My patient’s mom drops a 500-page collection of internet pages that she had printed in front of me. It’s meticulously researched and indexed about her daughter’s rare epilepsy condition.

“Dr. Sirven, this is light reading for your lunches this week and maybe dinners too,” she said. “I hope your wife doesn’t mind.”

I quietly thumbed through the bound tome feigning a smile.

“Don’t worry, I know you can’t read it today,” the patient’s mother continued. “But I think you need to go through this in order for you to cure my daughter’s condition.”

“Of course,” I said with a sigh. “I’ll go through this.”

At a lunch break, I started going through the material consisting of interesting yet overwhelmingly positive articles on unproven therapies bordering on quackery.

This clinical scenario is increasingly common.

Over the course of my 25-year medical career, I’ve noted a striking difference in patient reaction toward incurable or debilitating conditions. After the initial shock of a diagnosis, most patients I’ve encountered take an “against all odds” approach to curing that condition regardless of what I or other doctors may say.
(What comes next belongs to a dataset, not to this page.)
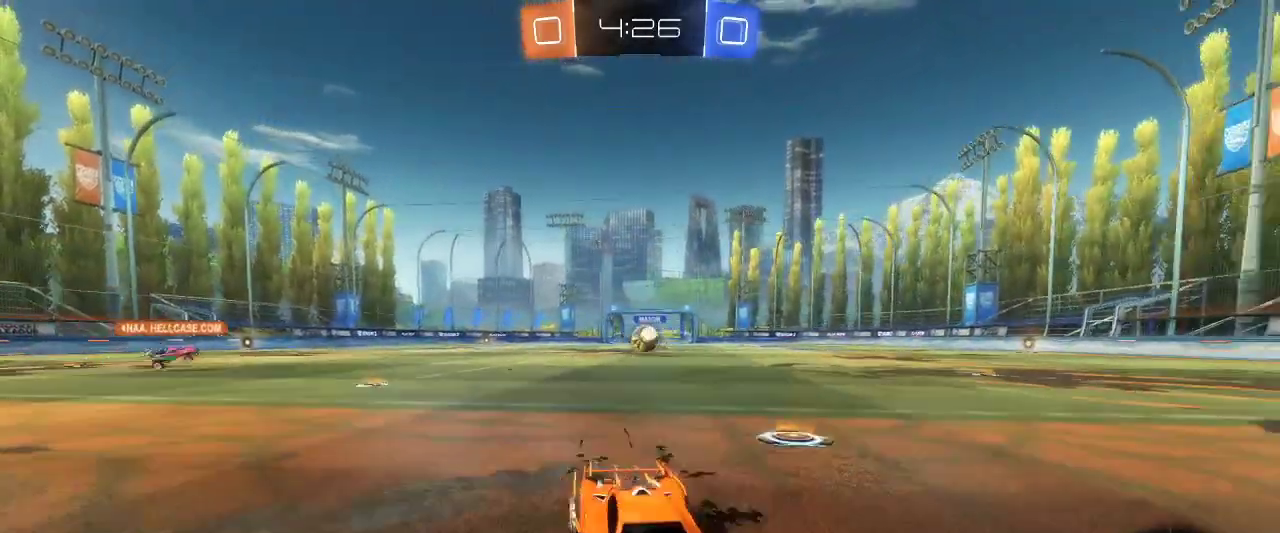
{"keys": ["z"], "mouse": [], "events": [[200, "z", "up"], [283, "d", "up"], [383, "q", "down"], [483, "q", "up"], [483, "z", "down"]]}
So where is this steely optimism coming from?

It’s fueled by overly confident blogs, books, medical journals and, in the case of my patient, a reality that there’s no choice but to persevere.
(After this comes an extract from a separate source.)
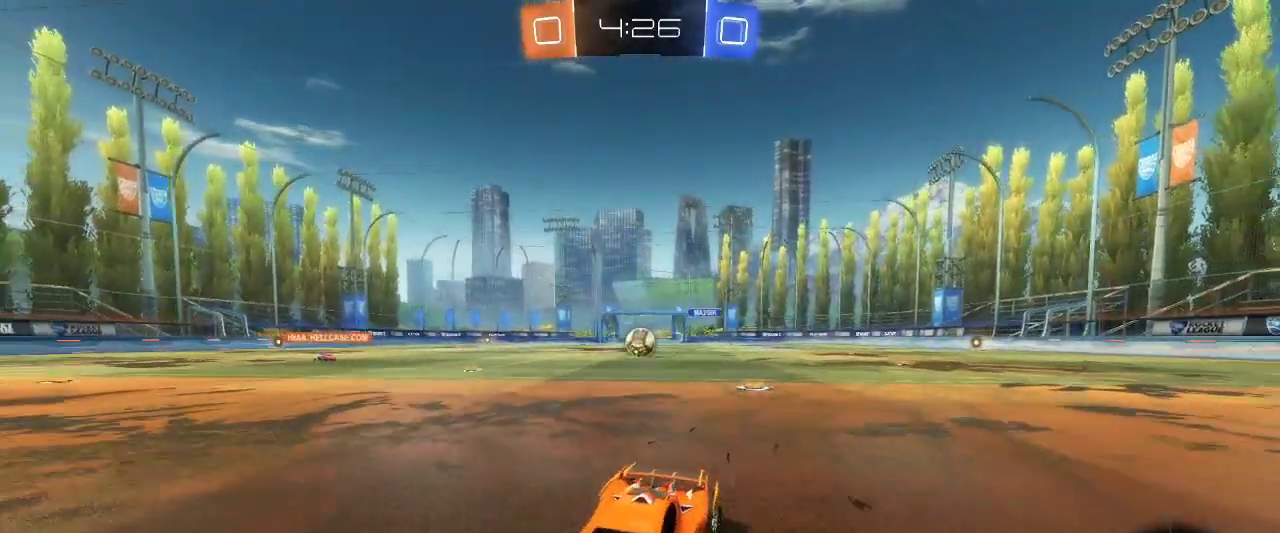
{"keys": ["d"], "mouse": [], "events": [[33, "z", "up"], [67, "d", "down"], [167, "d", "up"], [350, "d", "down"]]}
Most studies published in medical journals are heavily biased towards positive results. There’s even an entirely recent genre of best-selling books where patients are David versus Goliath—the healthcare system—and patients seek to find their own therapeutic happy endings.

Sadly, our healthcare system isn’t as helpful to those with unusual or debilitating chronic conditions leaving patients to fend for themselves.

If I were in their shoes, I’d do the same. Sometimes the results are spectacular.

A pharmaceutical grade marijuana extract for rare epilepsy has shown positive results in clinical trials and is being considered by the FDA. The family of a patient with epilepsy—with the help of a Facebook community—created the extract.

More often though, there are other stories like that in the 1970’s where cancer patients declined traditional therapy and died in favor of taking a dangerous compound made from avocado pits.

At the end I’m left with the realization that hope does exists. And I’m thankful for the innovation it spurs and the comfort it provides to my patients, but hope can also be dangerous when it obscures reality.

Dr. Joseph Sirven is a neurologist at the Mayo Clinic.